Roadmap for admission to sustainable success
As the most lethal of psychiatric conditions, eating disorders require timely and effective treatment. Full recovery is possible. However, maintaining positive outcomes is often a challenge. Individuals struggling with eating disorders often feel compelled to keep their symptoms as a coping mechanism in spite of all of the chaos their disorder creates.
If you are considering residential treatment for yourself or a loved one, making a reasoned choice can be difficult leading to many questions and confusion. You may need help in finding your way in this process.
Some questions that you might have are: “Where can I get help?”, “What kind of treatment should I be looking for?”, “Where do I start?”
We hope this roadmap acts as a guide through this process - we offer the following ideas and tips whether or not you select Avalon Hills as your program of choice. We have successfully helped hundreds of clients access care and understand the path to success and lasting recovery. It is our goal to help inform, educate and acknowledge the difficult truth about accessing quality and effective treatment.

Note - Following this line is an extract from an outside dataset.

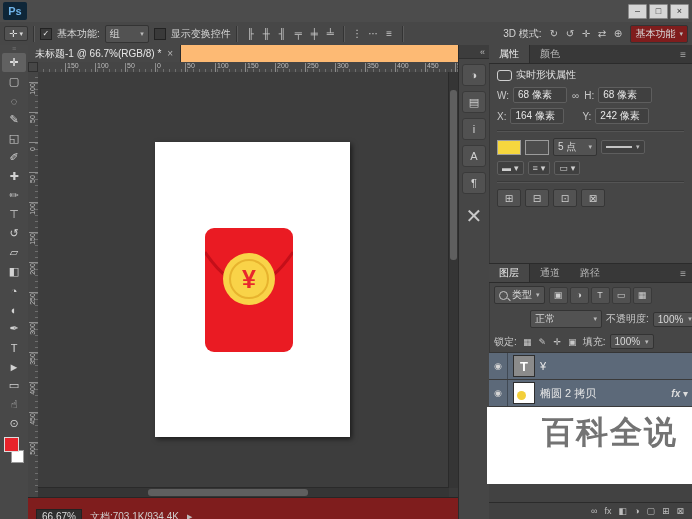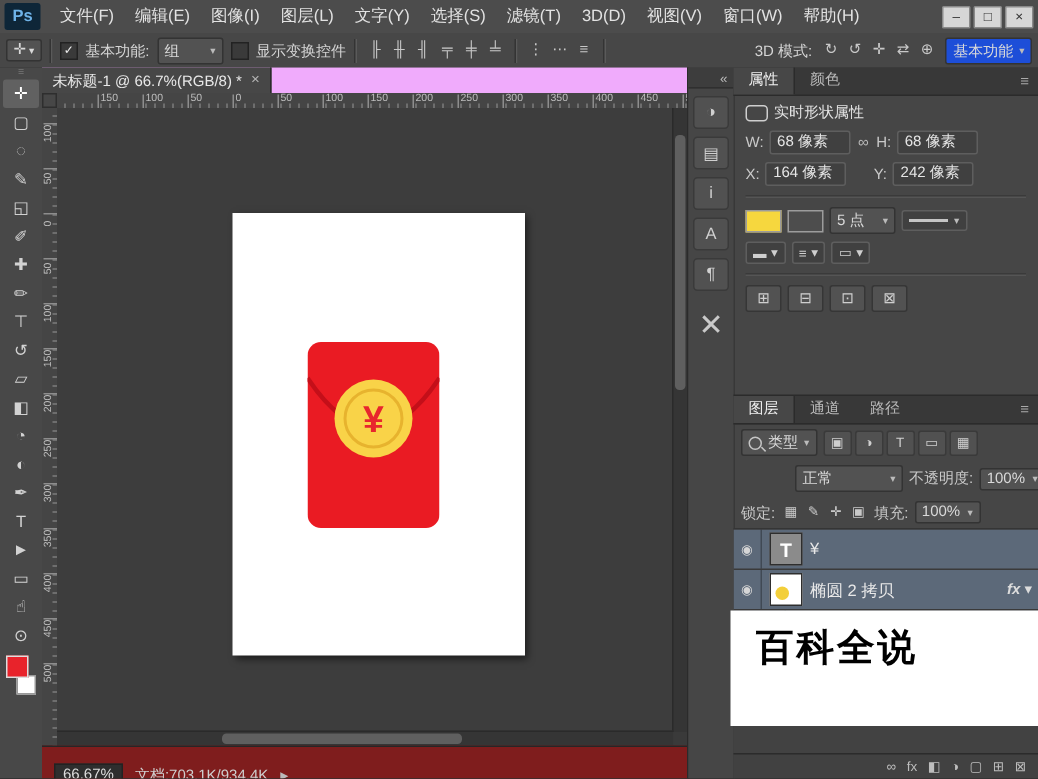"文件(F)" div.menubar { html: <div> <span>文件(F)</span> <span>编辑(E)</span> <span>图像(I)</span> <span>图层(L)</span> <span>文字(Y)</span> <span>选择(S)</span> <span>滤镜(T)</span> <span>3D(D)</span> <span>视图(V)</span> <span>窗口(W)</span> <span>帮助(H)</span> </div> -> none }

Step 1: An advocate must be willing to insist on residential treatment at the appropriate time
Eating disorders are ego syntonic - meaning it is difficult for the person suffering to ‘want’ treatment. The advocate needs to research and decide on the program that fits best. The Practice Guideline for the Treatment of Patients with Eating Disorders: Third Edition serves as a helpful guide informing consumers of best practices & appropriate levels of care.
Step 2: Consider trusted referrals
Usually a client is receiving care from a local treatment team (doctor, therapist, dietician, etc). The home team professionals likely have had patients who have received residential treatment and returned home to continue their recovery. These professionals will have valuable information regarding the success of these programs that may guide in your decision.
Step 3: Research treatment programs
Since the rollout of the Affordable Care Act, the residential treatment program landscape has drastically changed. Most treatment facilities originated with a desire to help those suffering from eating disorders. The founders may have had an altruistic focus on recovery and quality treatment. Nearly all US based programs are now owned by publicly traded corporations, private equity firms and venture capitalists. The founders are typically gone and the focus has shifted to shareholder profits. Much of the industry now treats to insurance coverage vs treating to successful outcome and this has created a revolving door of treatment. Short stays and discharges when coverage runs out are the norm. Quality treatment is markedly absent much of the time. To gain an understanding of treatment center culture and staff satisfaction, you may review www.glassdoor.com entries. It is important to know who owns and manages the program and what their goals are - successful treatment or profits?
Step 4: Determine your payment options
Generally, people seeking treatment have insurance coverage, but self-pay is also an option. If you plan to use your insurance, it is vitally important to obtain a copy of your policy! Read the behavioral/mental health section carefully. Every insurance plan covers treatment differently for in and out of network services and it is crucial that you understand your covered services. Insurance plans vary in their compliance with federal and state mental health parity regulations. We recommend comparing your mental health benefits with mental health parity regulations to ensure your plan complies. A good resource is Know Your Rights from paritytrack.org.
If you are covered by a self-funded group plan, you may consider discussing treatment coverage and options with your HR department and CEO. They may be able to help the approval process move quicker. Additionally, you may want to review the work from Kantor & Kantor, LLP at kantorlaw.net. They have developed a specialized legal practice representing clients whose claims for treatment of eating disorders have been unfairly denied by their health insurers or benefit plans.
Step 5: Contact the program admissions department
The admission department is the gateway to the program. They will be able to discuss your care and treatment options as well as help you get a feel of how they operate.
- Does the program specialize in the type of care I am needing? Do they treat any other issues that are occurring along with the eating disorder (anxiety, depression, PTSD, etc)?
- What is the treatment philosophy or mission of the program?
- How is the program different from other programs?
- What treatment components does the program offer?
- What are the average lengths of stay for their clients?
- Short lengths of stay may not address the severity of the disorder and are often not successful.
- How do they determine when a client is discharged?
- Is insurance accepted?
- Will admissions help me understand and navigate my insurance benefits and potential challenges?
- If my insurance is not accepted or they aren’t contracted, what other coverage options can they discuss?
- Do they assist with single case agreements?
- Does the program treat to the minimum standards of care set forth by the American Psychiatric Association? The APA treatment guidelines can be found on psychiatryonline.org under The Practice Guideline for the Treatment of Patients with Eating Disorders: Third Edition. Table 8 starting on page 37 gives the level of care guidelines based on 10 criteria.
Step 6: Admission and treatment
Once you have completed your program research, it is time to make a choice about admission. Eating disorder treatment can be difficult and taxing on both the client and families. With hard work and quality, compassionate care, it is our sincere belief that you will be able to find sustainable success, well-being and health.